╭─ RECORDS

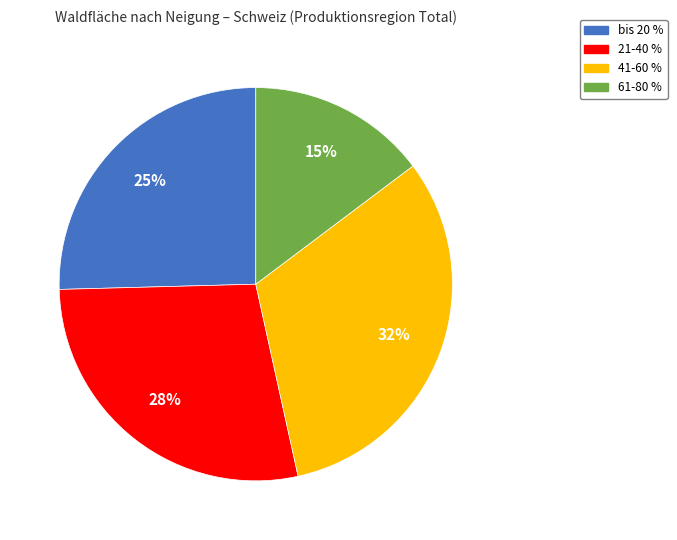

True or false: 61-80 % accounts for 15% of the total.

True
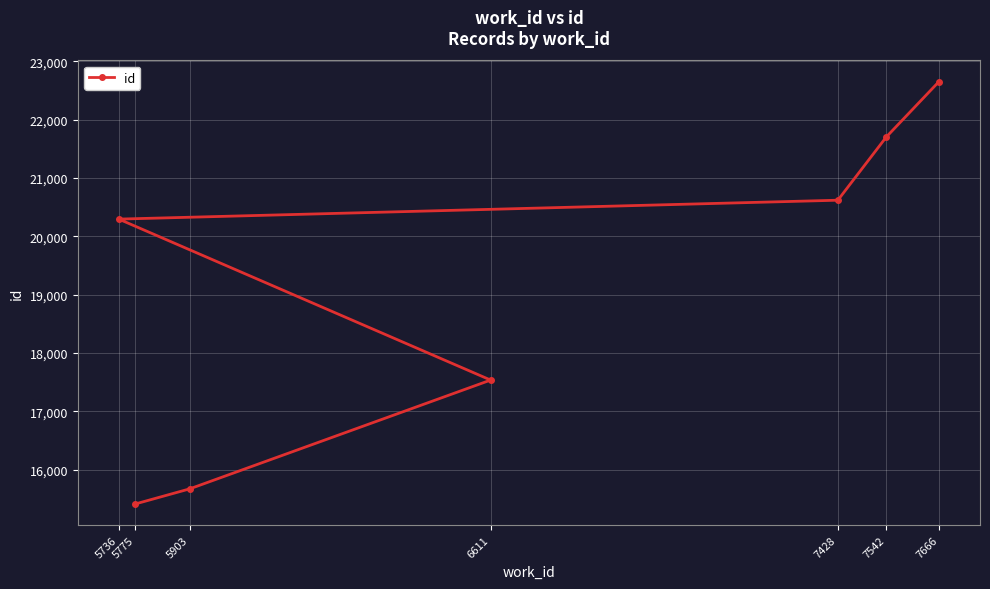

True or false: the data shows 17535 at 6611.

True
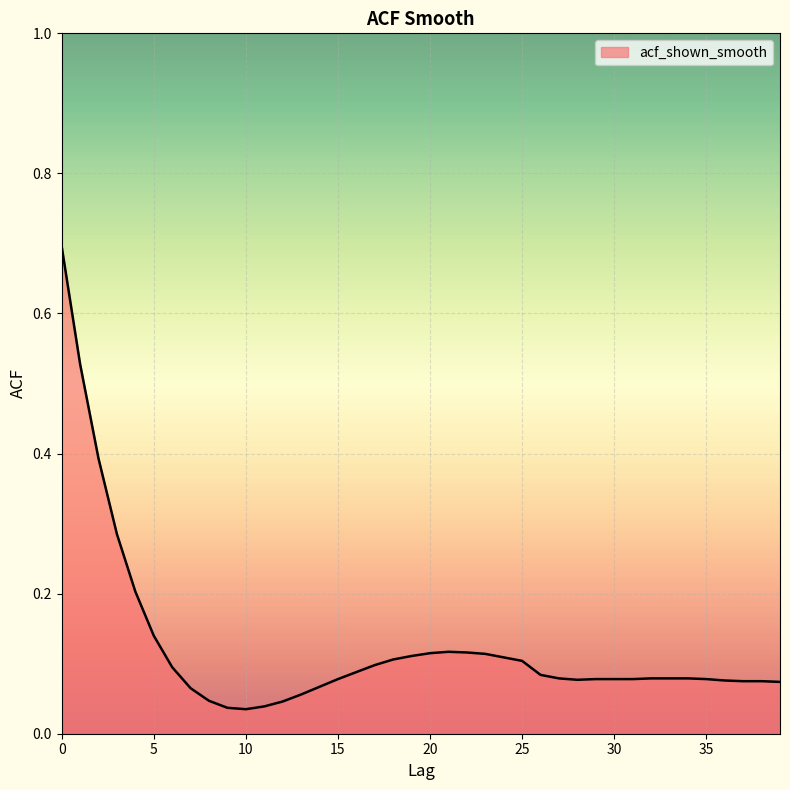

What is the difference between the maximum and minimum values?

0.7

╰─

WHAT IS REQUIRED »
Reproduce the material word for word, from the line containing "True or false: the data shows 17535 at 6611." through the end of the material. Omit the pictures.

ANSWER FOR THIS EXERCISE »
True or false: the data shows 17535 at 6611.

True

What is the difference between the maximum and minimum values?

0.7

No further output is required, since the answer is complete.